The Husband of One Wife
1 Timothy 3:1-7
I try to maintain strict neutrality on the subject of associations, believing they can be good or bad, depending upon how they are structured. The problem of too much structure, however, is amply illustrated by a recent article in the Fellowhelper, out of Texarkana, AR/TX, excoriating the messengers of the American Baptist Association for removing the salary recommendation from twice-married missionaries. The writer seems to acknowledge that the removal of the recommendation is tantamount to removing the missionaries from the field, which raises serious questions about the association’s policies.
That issue aside, it appears to me that there is need for a fresh examination of the subject of divorce and remarriage as it applies to those in the ministry. The writer of the aforementioned article stated that, “The Bible says nothing about divorce disqualifying’ a man for the ministry… I have yet to see or even hear of a man who is divorced from his first wife still being her husband.” I think a careful reading of the Scriptures will show that, from God’s point of view, a man who is divorced from his wife is still her husband. That is why Jesus said, “Everyone who divorces his wife and marries another commits adultery; and he who marries one who is divorced from a husband commits adultery,” Luke 16:18 (NASB). Adultery is carnal knowledge of another‘s spouse, or carnal knowledge of another who is not one’s spouse while married. It is clear that the message of Jesus is that the original couple are still married in the eyes of God.
Well, isn’t it OK to divorce on grounds of unchastity? Again, a careful reading of Scripture will expose this fallacious line of reasoning. In Matthew 5:31, 32 (NASB), Jesus said, “And it was said, whoever sends his wife away, let him give her a certificate of divorce; but I say to you that everyone who divorces his wife, except for the cause of unchastity, makes her commit adultery; and whoever marries a divorced woman commits adultery.” Jesus didn’t say it was all right to divorce for unchastity; He said that divorce for any other reason makes the divorced one an adulterer. If the divorced partner is already an adulterer, divorce and remarriage will not change anything in that regard. That doesn’t make the divorce acceptable to God. God did not intend for His people to divorce. That is why Paul indicated that the only proper choices are to remain together or remain single upon separation, “But to the married I give instruction, not I, but the Lord, that the wife should not leave her husband (but if she does leave, let her remain unmarried, or be reconciled to her husband) and that the husband should not send his wife away,” 1 Corinthians 7:10, 11 (NASB).

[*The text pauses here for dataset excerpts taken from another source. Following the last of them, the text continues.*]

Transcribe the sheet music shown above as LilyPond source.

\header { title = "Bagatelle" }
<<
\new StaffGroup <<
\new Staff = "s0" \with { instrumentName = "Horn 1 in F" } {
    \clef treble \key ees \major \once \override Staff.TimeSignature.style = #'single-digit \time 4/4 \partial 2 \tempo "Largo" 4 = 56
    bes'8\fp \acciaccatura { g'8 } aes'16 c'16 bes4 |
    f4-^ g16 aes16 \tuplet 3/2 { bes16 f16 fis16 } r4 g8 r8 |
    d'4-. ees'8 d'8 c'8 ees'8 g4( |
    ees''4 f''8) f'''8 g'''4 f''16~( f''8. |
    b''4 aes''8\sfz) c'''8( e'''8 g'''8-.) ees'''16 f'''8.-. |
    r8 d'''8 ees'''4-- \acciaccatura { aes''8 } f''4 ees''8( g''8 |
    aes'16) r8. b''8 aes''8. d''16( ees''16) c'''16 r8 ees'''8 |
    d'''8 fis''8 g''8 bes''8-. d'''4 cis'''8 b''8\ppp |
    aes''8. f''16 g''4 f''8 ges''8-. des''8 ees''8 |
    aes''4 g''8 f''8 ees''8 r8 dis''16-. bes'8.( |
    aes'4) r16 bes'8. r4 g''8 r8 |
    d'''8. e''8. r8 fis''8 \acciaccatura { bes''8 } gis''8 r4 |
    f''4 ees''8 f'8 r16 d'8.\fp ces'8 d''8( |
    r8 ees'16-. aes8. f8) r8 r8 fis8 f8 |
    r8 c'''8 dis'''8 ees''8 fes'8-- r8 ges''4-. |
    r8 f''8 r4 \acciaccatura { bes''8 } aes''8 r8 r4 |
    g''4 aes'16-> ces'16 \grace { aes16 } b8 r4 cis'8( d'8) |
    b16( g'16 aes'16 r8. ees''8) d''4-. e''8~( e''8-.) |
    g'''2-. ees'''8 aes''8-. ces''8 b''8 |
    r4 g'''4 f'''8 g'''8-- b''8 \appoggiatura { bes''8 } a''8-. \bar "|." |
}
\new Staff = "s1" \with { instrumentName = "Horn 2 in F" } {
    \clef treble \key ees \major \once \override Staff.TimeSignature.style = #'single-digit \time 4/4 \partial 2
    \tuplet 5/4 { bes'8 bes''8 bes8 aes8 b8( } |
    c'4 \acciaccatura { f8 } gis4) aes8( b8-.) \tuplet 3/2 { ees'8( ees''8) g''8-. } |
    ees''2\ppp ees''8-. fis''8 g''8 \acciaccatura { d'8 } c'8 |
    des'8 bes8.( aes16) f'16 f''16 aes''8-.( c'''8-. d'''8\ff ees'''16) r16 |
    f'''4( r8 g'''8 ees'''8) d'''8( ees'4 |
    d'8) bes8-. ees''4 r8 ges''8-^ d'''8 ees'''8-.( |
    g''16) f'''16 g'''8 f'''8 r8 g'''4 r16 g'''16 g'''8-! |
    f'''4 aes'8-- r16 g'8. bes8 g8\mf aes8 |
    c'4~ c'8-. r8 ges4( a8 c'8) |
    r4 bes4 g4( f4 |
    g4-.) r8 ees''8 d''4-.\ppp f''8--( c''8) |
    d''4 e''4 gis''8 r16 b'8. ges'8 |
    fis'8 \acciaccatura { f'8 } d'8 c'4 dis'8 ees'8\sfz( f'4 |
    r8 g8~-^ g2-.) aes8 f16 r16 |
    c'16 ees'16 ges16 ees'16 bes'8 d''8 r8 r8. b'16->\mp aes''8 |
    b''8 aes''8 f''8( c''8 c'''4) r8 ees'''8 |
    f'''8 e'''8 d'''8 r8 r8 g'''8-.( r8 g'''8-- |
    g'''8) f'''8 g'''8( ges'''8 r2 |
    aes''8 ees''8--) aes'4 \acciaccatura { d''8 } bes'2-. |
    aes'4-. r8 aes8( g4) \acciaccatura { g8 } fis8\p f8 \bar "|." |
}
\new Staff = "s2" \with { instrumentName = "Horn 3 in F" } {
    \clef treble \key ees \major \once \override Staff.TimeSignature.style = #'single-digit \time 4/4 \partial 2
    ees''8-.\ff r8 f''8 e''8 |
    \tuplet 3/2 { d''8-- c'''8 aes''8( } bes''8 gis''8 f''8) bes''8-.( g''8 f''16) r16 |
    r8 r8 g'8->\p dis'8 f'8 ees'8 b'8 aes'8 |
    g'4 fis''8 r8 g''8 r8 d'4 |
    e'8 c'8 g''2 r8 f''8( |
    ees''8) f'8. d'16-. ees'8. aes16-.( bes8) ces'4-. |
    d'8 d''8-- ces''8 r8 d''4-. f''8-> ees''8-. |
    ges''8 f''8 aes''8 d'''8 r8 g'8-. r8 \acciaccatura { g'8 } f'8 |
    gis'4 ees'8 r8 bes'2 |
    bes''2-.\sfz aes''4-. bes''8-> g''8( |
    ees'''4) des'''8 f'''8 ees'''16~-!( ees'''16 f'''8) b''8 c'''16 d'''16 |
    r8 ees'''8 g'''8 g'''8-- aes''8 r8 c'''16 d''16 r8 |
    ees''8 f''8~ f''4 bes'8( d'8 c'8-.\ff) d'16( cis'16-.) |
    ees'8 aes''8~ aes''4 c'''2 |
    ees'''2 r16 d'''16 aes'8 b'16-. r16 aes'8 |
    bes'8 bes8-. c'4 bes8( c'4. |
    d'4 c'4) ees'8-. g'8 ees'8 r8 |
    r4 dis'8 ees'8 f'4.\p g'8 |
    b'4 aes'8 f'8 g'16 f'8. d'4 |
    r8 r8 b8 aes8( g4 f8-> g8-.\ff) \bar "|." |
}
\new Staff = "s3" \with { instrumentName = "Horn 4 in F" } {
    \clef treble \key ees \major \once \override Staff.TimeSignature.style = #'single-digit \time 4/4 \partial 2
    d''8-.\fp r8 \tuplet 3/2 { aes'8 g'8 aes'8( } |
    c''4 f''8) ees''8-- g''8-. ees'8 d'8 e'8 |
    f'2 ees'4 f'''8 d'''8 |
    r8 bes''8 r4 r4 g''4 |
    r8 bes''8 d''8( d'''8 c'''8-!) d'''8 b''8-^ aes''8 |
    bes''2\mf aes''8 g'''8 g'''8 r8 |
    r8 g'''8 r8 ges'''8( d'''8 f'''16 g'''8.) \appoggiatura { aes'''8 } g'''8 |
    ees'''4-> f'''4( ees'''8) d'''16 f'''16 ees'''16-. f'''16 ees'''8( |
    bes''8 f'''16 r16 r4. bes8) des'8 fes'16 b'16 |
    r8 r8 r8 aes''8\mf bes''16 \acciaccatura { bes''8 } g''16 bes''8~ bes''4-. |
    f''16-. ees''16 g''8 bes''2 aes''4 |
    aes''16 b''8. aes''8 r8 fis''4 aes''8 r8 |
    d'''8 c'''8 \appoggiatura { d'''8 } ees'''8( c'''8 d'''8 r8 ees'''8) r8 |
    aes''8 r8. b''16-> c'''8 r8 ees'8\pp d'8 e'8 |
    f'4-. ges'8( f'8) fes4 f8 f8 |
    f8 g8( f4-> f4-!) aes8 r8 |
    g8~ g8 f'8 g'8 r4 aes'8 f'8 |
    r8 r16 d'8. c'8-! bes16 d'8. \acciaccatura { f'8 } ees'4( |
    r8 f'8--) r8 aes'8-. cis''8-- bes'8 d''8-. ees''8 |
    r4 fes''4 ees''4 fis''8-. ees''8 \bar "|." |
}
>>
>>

What about those who were divorced before they were saved, or before they came to knowledge of the truth? The idea that this should make a difference is rooted in the false concept that having more than one wife is a disqualifying sin. Since sin has been forgiven, everything should be forgotten, including the two wives. Sin is not the real problem in this case. Not to deny the sinfulness of divorce, but the problem is a condition that is not met. A man who is divorced and has remarried is not necessarily a greater sinner than anyone else, and his sin can certainly be forgiven. But his condition is still that of a man with two living wives. Under the old covenant, a son of Aaron who had a physical defect could not be a priest. It wasn’t his fault, but he was disqualified nevertheless. We do not need to beat up on divorced and remarried men, but we do not need to excuse their lack of qualification, either.
Does that mean that the ABA messengers were right in the action that they took? Aside from considerations of what the messengers have to do with church missions, let me point out the one valid argument for leaving a man with two living wives alone if he is in the pastorate or on the mission field. This argument, by the way, was not used in the Fellowhelper article. His qualifications have been examined by the ultimate earthly authority, a New Testament Church, perhaps more than one. A church ordained him, and a church called him as pastor or sent him to the field as a missionary. Whether they followed the rules precisely in doing so is between that church, or those churches, and the Lord. To ostracize an individual because he and the church which ordained him understand the rules (Scriptures) differently than I do would be unchristian behavior on my part. Some of the pastors I appreciate most highly in the work are twice married. I would not have helped ordain them, and I would not have recommended their ordination. But they were ordained, and I will honor the position they hold in the Lord’s work, leaving it up to Him to correct any errors that have been made along the way.
The writer recognizes that he has only addresses one of a number of qualifications of an overseer. Others are sometimes ignored while the “two wives” issue is prominent. I do not attempt to make one qualification any more or less significant than another; I have merely attempted to show what the Bible says about one in particular. All are important; none are optional. These are real necessities, binding both upon the men who seek the office and the churches who place them there. Most important of all, let us not set ourselves up as judges of churches whose viewpoint may differ from our own. If a church declines to call or ordain a man because of his marital status (or other qualifications), honor their decision. And if a church does not call or ordain a man, honor that decision, too, regardless of whether it meets what we understand the biblical criteria to be.